Lindbergh: Rizzo’s revenge: A new, clutch-driven way to look at the MVP debate

From SABR member Ben Lindbergh at Grantland on October 1, 2015, with mention of SABR members Pete Palmer, Craig Muder, Dan Hirsch, and Dave Studeman:

If you’re tired of hearing and rehashing baseball’s unresolvable MVP arguments — best vs. most valuable, context-independent vs. context-sensitive, Bryce Harper vs. Yoenis Cespedes — you can probably blame the St. Louis Browns.

In its current, BBWAA-bestowed incarnation, the MLB Most Valuable Player Award dates back to 1931. Even in Year 1, the preference for winners was firmly in place: The American League award went to Lefty Grove of the A’s, who won the AL pennant by 13.5 games, and the National League award went to Frankie Frisch of the Cardinals, who won the NL pennant by 13 games. Grove was a good pick by any measure, but the selection of Frisch — a deserving Hall of Famer whose best days were behind him — came down to his team and his reputed intangibles, which the voters valued more highly than the production of leading statistical candidates like Giants slugger Bill Terry.

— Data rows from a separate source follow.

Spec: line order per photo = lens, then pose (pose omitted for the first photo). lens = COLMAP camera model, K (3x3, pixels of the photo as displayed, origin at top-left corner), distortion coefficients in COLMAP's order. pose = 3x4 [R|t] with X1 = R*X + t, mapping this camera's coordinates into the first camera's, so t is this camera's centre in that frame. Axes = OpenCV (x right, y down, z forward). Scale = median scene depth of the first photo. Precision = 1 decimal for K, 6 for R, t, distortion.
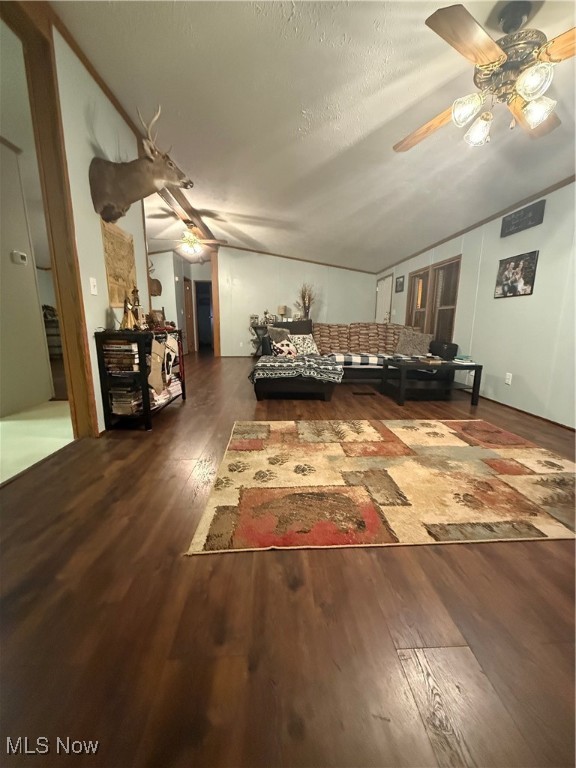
lens RADIAL K [[306.7, 0, 288.0], [0, 306.7, 382.0], [0, 0, 1]] dist [0.001167, -0.000003]
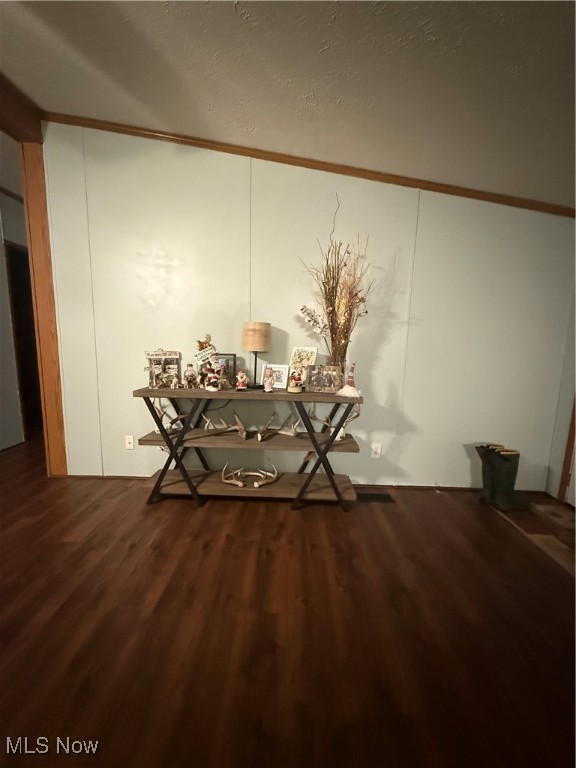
lens RADIAL K [[306.7, 0, 288.5], [0, 306.7, 380.1], [0, 0, 1]] dist [0.001167, -0.000003]
pose [[0.994994, 0.030696, -0.095101, 0.137229], [-0.032795, 0.999250, -0.020587, -0.625230], [0.094397, 0.023603, 0.995255, 2.362887]]
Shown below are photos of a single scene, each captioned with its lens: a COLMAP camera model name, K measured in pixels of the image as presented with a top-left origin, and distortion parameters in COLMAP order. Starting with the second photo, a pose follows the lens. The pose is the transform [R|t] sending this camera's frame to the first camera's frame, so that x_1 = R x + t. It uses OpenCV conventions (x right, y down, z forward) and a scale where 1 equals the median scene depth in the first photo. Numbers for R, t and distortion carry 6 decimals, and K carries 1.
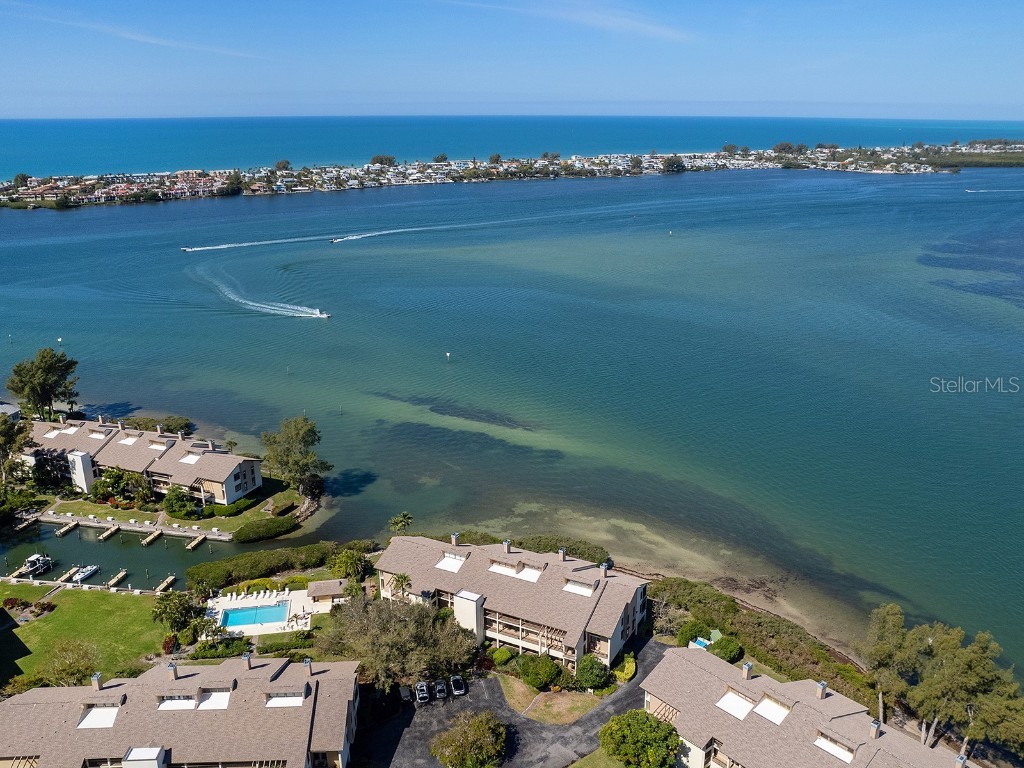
lens RADIAL K [[863.0, 0, 515.2], [0, 863.0, 391.6], [0, 0, 1]] dist [-0.068315, 0.055929]
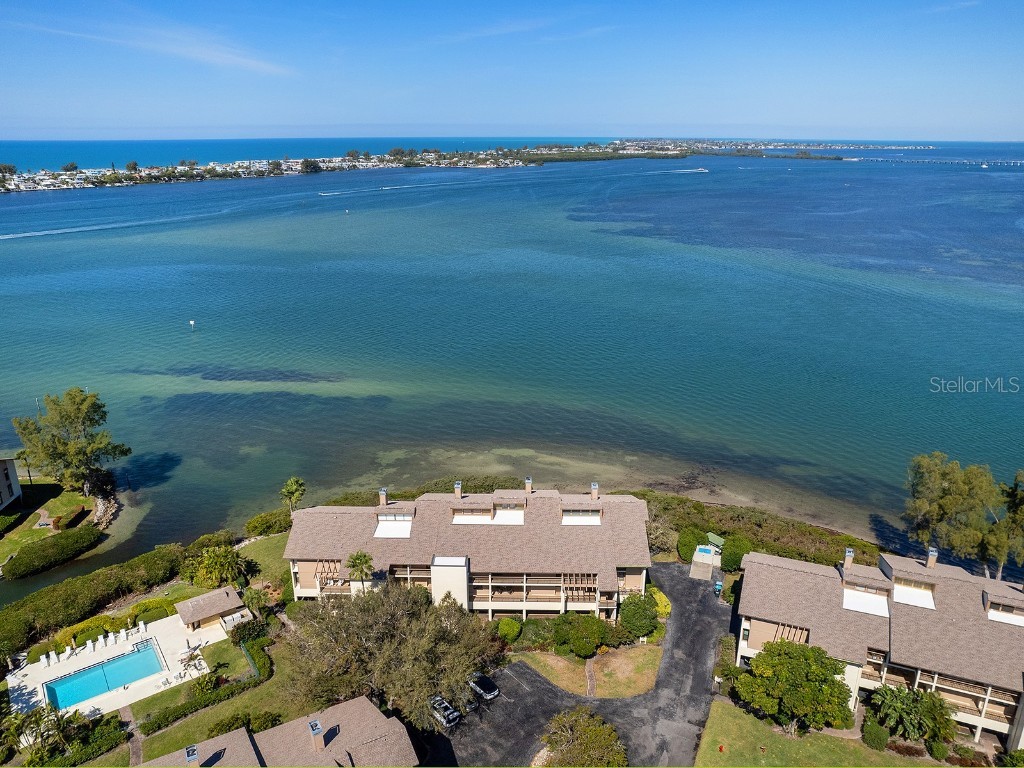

But if we can trace the 21st-century MVP voter’s still-strong impulse to look at the top of the leaderboard and say, “No, not him” to Frisch, then we can trace the Terry snub to an even earlier lineage. Although the BBWAA award was the one that stuck, it was preceded by two proto-MVP awards, the first of which was established by Hugh Chalmers in order to sell some cars. The Chalmers Award, which debuted in 1910, was intended to go to the big leaguer with the highest batting average, a one-dimensional stat that might as well have been WAR for the contemporary reverence it received. Naturally, there’s a book about this — in baseball, there’s always a book — but the abridged version is that the competition between the Tigers’ Ty Cobb and the Indians’ Nap Lajoie came down to the last two days of the season. Cobb benched himself, believing his lead was secure, but Lajoie went 8-for-9 in a season-ending doubleheader, bunting for several hits with the help of Browns manager Jack O’Connor, who reportedly told third baseman Red Corriden to play back. The country believed that Lajoie had won by one point — until the AL announced that Cobb had finished ahead, .385 to .384. Chalmers foreshadowed Oprah and gave a car to each candidate.

Record-keeping being what it was at the time, this wasn’t easy for third parties to fact-check: Lajoie actually finished on top, but the truth wasn’t known for more than 70 years, when Pete Palmer discovered that the league had double-counted a Cobb 2-for-3. Statistics clearly couldn’t be trusted, so the following April, Chalmers changed his award to instead go to the person who “should prove himself as the most important and useful player to his club and to the league at large in point of deportment and value of services rendered” — more or less the MVP we love and hate today.